▶
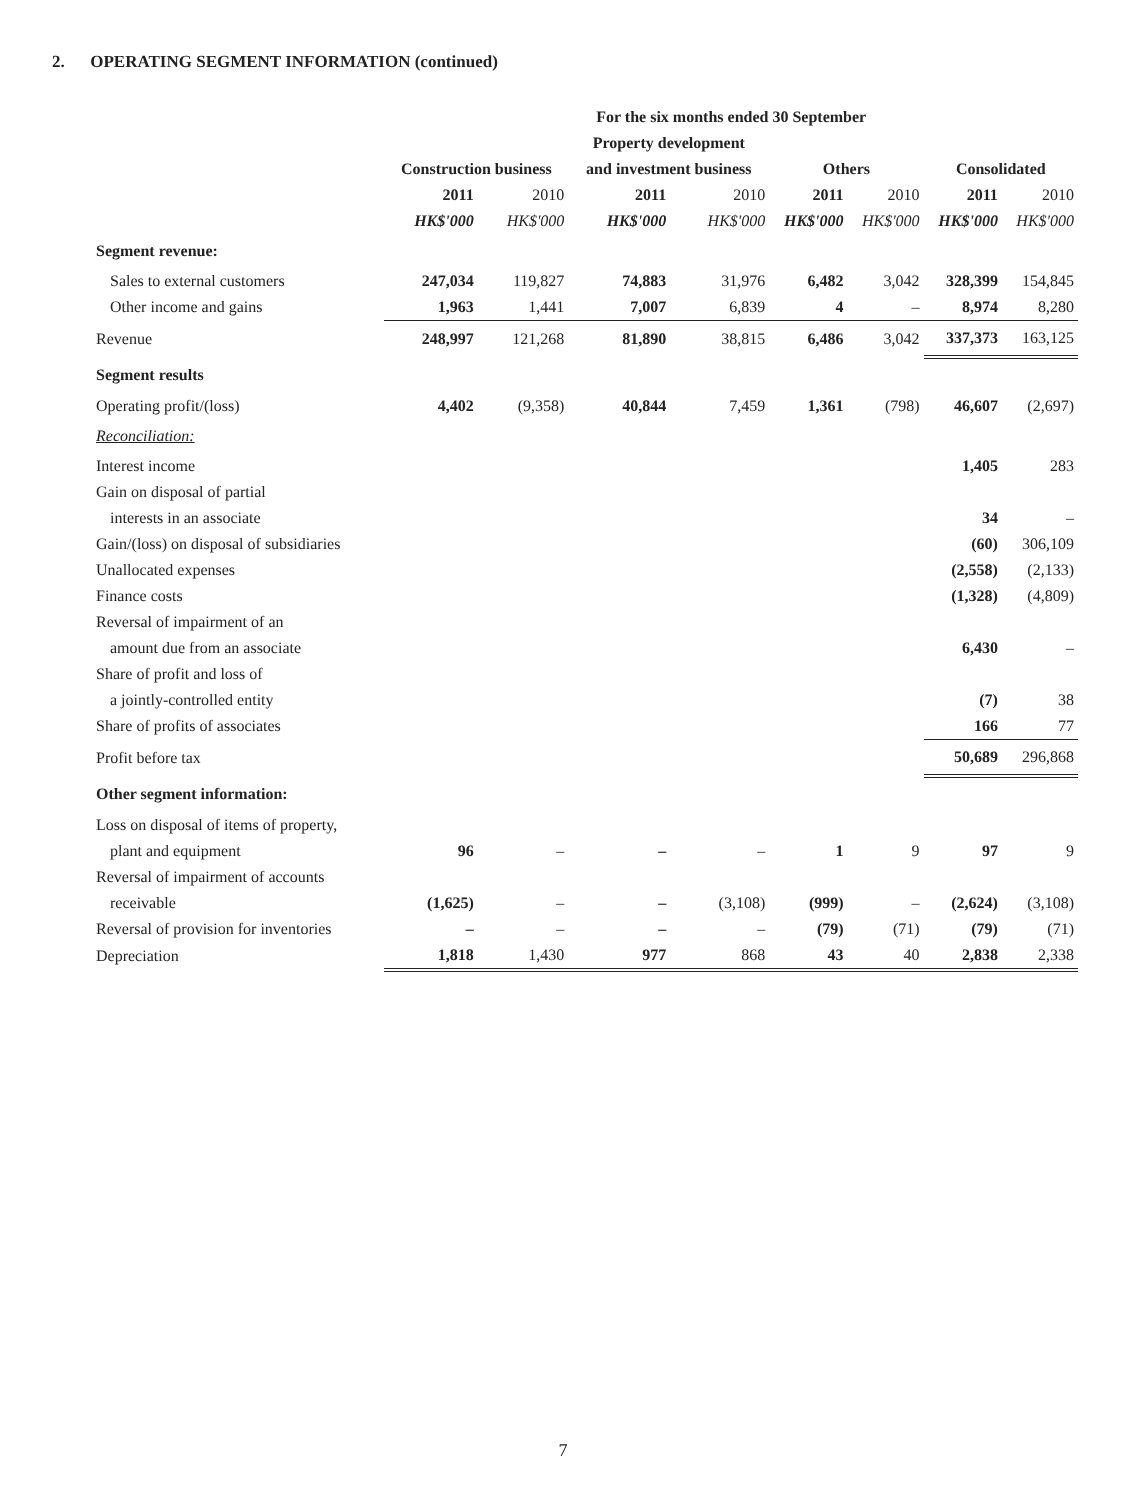2. OPERATING SEGMENT INFORMATION (continued)
| | For the six months ended 30 September | | | | | | | |
| --- | --- | --- | --- | --- | --- | --- | --- | --- |
| | | | Property development | | | | | |
| | Construction business | | and investment business | | Others | | Consolidated | |
| | 2011 | 2010 | 2011 | 2010 | 2011 | 2010 | 2011 | 2010 |
| | HK$'000 | HK$'000 | HK$'000 | HK$'000 | HK$'000 | HK$'000 | HK$'000 | HK$'000 |
| Segment revenue: | | | | | | | | |
| Sales to external customers | 247,034 | 119,827 | 74,883 | 31,976 | 6,482 | 3,042 | 328,399 | 154,845 |
| Other income and gains | 1,963 | 1,441 | 7,007 | 6,839 | 4 | – | 8,974 | 8,280 |
| Revenue | 248,997 | 121,268 | 81,890 | 38,815 | 6,486 | 3,042 | 337,373 | 163,125 |
| Segment results | | | | | | | | |
| Operating profit/(loss) | 4,402 | (9,358) | 40,844 | 7,459 | 1,361 | (798) | 46,607 | (2,697) |
| Reconciliation: | | | | | | | | |
| Interest income | | | | | | | 1,405 | 283 |
| Gain on disposal of partial | | | | | | | | |
| interests in an associate | | | | | | | 34 | – |
| Gain/(loss) on disposal of subsidiaries | | | | | | | (60) | 306,109 |
| Unallocated expenses | | | | | | | (2,558) | (2,133) |
| Finance costs | | | | | | | (1,328) | (4,809) |
| Reversal of impairment of an | | | | | | | | |
| amount due from an associate | | | | | | | 6,430 | – |
| Share of profit and loss of | | | | | | | | |
| a jointly-controlled entity | | | | | | | (7) | 38 |
| Share of profits of associates | | | | | | | 166 | 77 |
| Profit before tax | | | | | | | 50,689 | 296,868 |
| Other segment information: | | | | | | | | |
| Loss on disposal of items of property, | | | | | | | | |
| plant and equipment | 96 | – | – | – | 1 | 9 | 97 | 9 |
| Reversal of impairment of accounts | | | | | | | | |
| receivable | (1,625) | – | – | (3,108) | (999) | – | (2,624) | (3,108) |
| Reversal of provision for inventories | – | – | – | – | (79) | (71) | (79) | (71) |
| Depreciation | 1,818 | 1,430 | 977 | 868 | 43 | 40 | 2,838 | 2,338 |
7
◀
(Work order): At the line containing "impairment of accounts", start transcribing exactly, and continue through the last line of the listing. Stop there and add nothing.

(Exercise response):
| Reversal of impairment of accounts | | | | | | | | |
| receivable | (1,625) | – | – | (3,108) | (999) | – | (2,624) | (3,108) |
| Reversal of provision for inventories | – | – | – | – | (79) | (71) | (79) | (71) |
| Depreciation | 1,818 | 1,430 | 977 | 868 | 43 | 40 | 2,838 | 2,338 |
7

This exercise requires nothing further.